[Instructions for the task] The answer is the set of lines that include "certain", copied from the data below.

(Collected data)
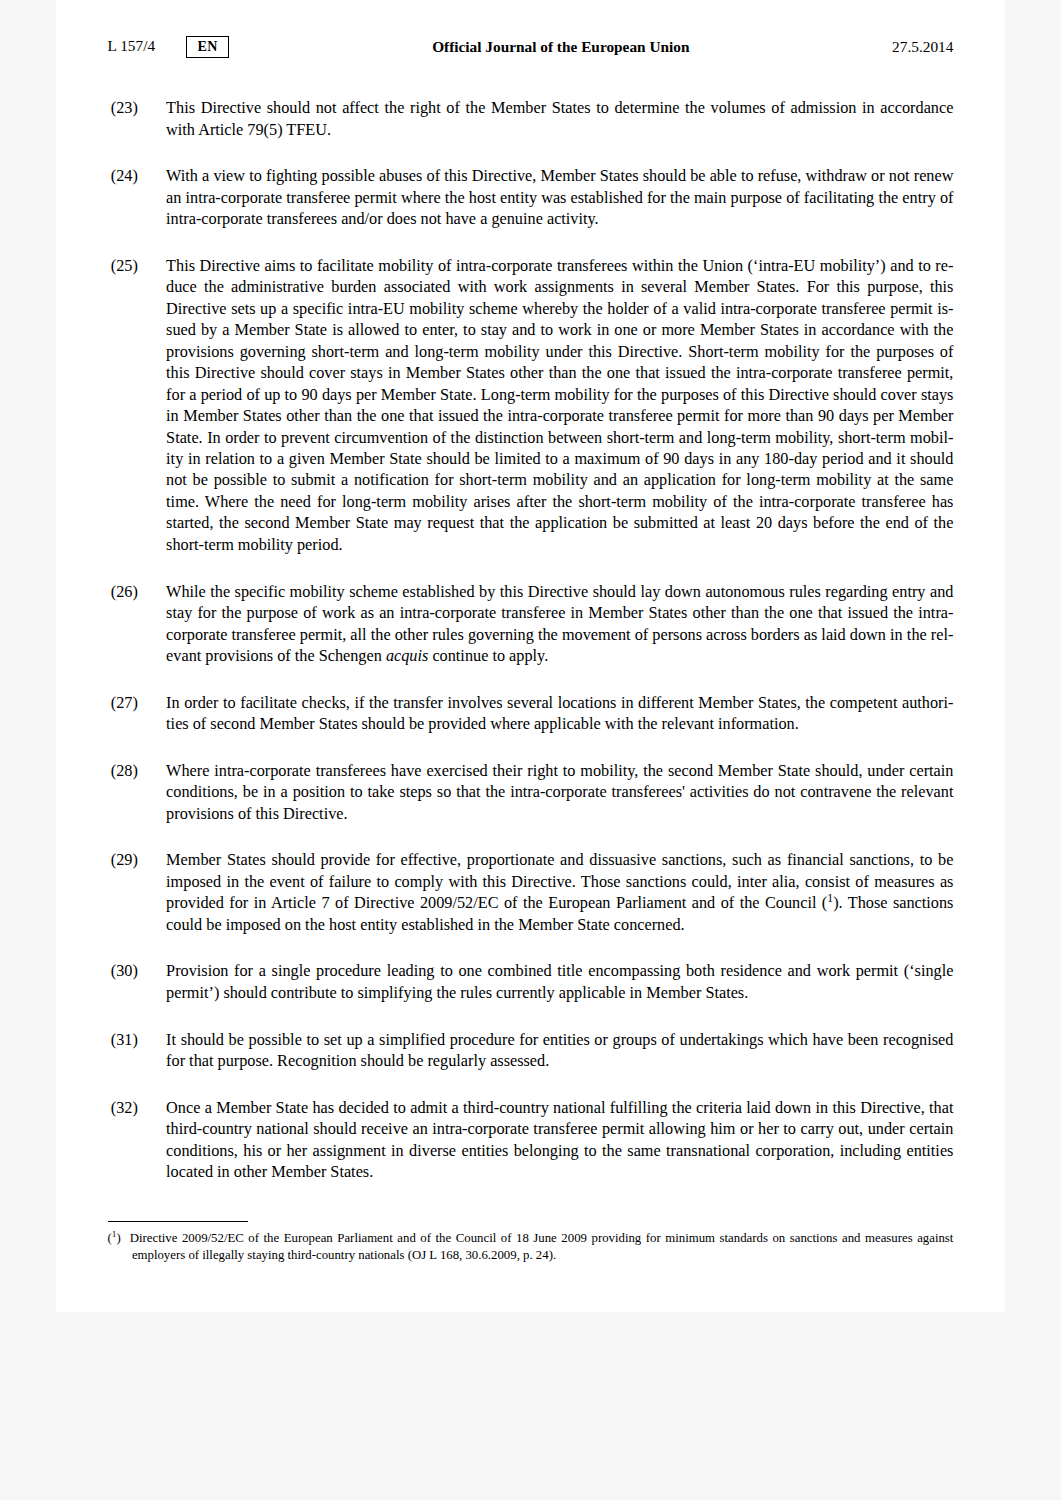L 157/4EN Official Journal of the European Union 27.5.2014
(23) This Directive should not affect the right of the Member States to determine the volumes of admission in accordance with Article 79(5) TFEU.
(24) With a view to fighting possible abuses of this Directive, Member States should be able to refuse, withdraw or not renew an intra-corporate transferee permit where the host entity was established for the main purpose of facilitating the entry of intra-corporate transferees and/or does not have a genuine activity.
(25) This Directive aims to facilitate mobility of intra-corporate transferees within the Union (‘intra-EU mobility’) and to reduce the administrative burden associated with work assignments in several Member States. For this purpose, this Directive sets up a specific intra-EU mobility scheme whereby the holder of a valid intra-corporate transferee permit issued by a Member State is allowed to enter, to stay and to work in one or more Member States in accordance with the provisions governing short-term and long-term mobility under this Directive. Short-term mobility for the purposes of this Directive should cover stays in Member States other than the one that issued the intra-corporate transferee permit, for a period of up to 90 days per Member State. Long-term mobility for the purposes of this Directive should cover stays in Member States other than the one that issued the intra-corporate transferee permit for more than 90 days per Member State. In order to prevent circumvention of the distinction between short-term and long-term mobility, short-term mobility in relation to a given Member State should be limited to a maximum of 90 days in any 180-day period and it should not be possible to submit a notification for short-term mobility and an application for long-term mobility at the same time. Where the need for long-term mobility arises after the short-term mobility of the intra-corporate transferee has started, the second Member State may request that the application be submitted at least 20 days before the end of the short-term mobility period.
(26) While the specific mobility scheme established by this Directive should lay down autonomous rules regarding entry and stay for the purpose of work as an intra-corporate transferee in Member States other than the one that issued the intra-corporate transferee permit, all the other rules governing the movement of persons across borders as laid down in the relevant provisions of the Schengen acquis continue to apply.
(27) In order to facilitate checks, if the transfer involves several locations in different Member States, the competent authorities of second Member States should be provided where applicable with the relevant information.
(28) Where intra-corporate transferees have exercised their right to mobility, the second Member State should, under certain conditions, be in a position to take steps so that the intra-corporate transferees' activities do not contravene the relevant provisions of this Directive.
(29) Member States should provide for effective, proportionate and dissuasive sanctions, such as financial sanctions, to be imposed in the event of failure to comply with this Directive. Those sanctions could, inter alia, consist of measures as provided for in Article 7 of Directive 2009/52/EC of the European Parliament and of the Council (1). Those sanctions could be imposed on the host entity established in the Member State concerned.
(30) Provision for a single procedure leading to one combined title encompassing both residence and work permit (‘single permit’) should contribute to simplifying the rules currently applicable in Member States.
(31) It should be possible to set up a simplified procedure for entities or groups of undertakings which have been recognised for that purpose. Recognition should be regularly assessed.
(32) Once a Member State has decided to admit a third-country national fulfilling the criteria laid down in this Directive, that third-country national should receive an intra-corporate transferee permit allowing him or her to carry out, under certain conditions, his or her assignment in diverse entities belonging to the same transnational corporation, including entities located in other Member States.
(1) Directive 2009/52/EC of the European Parliament and of the Council of 18 June 2009 providing for minimum standards on sanctions and measures against employers of illegally staying third-country nationals (OJ L 168, 30.6.2009, p. 24).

[Your response]
(28) Where intra-corporate transferees have exercised their right to mobility, the second Member State should, under certain conditions, be in a position to take steps so that the intra-corporate transferees' activities do not contravene the relevant provisions of this Directive.
(32) Once a Member State has decided to admit a third-country national fulfilling the criteria laid down in this Directive, that third-country national should receive an intra-corporate transferee permit allowing him or her to carry out, under certain conditions, his or her assignment in diverse entities belonging to the same transnational corporation, including entities located in other Member States.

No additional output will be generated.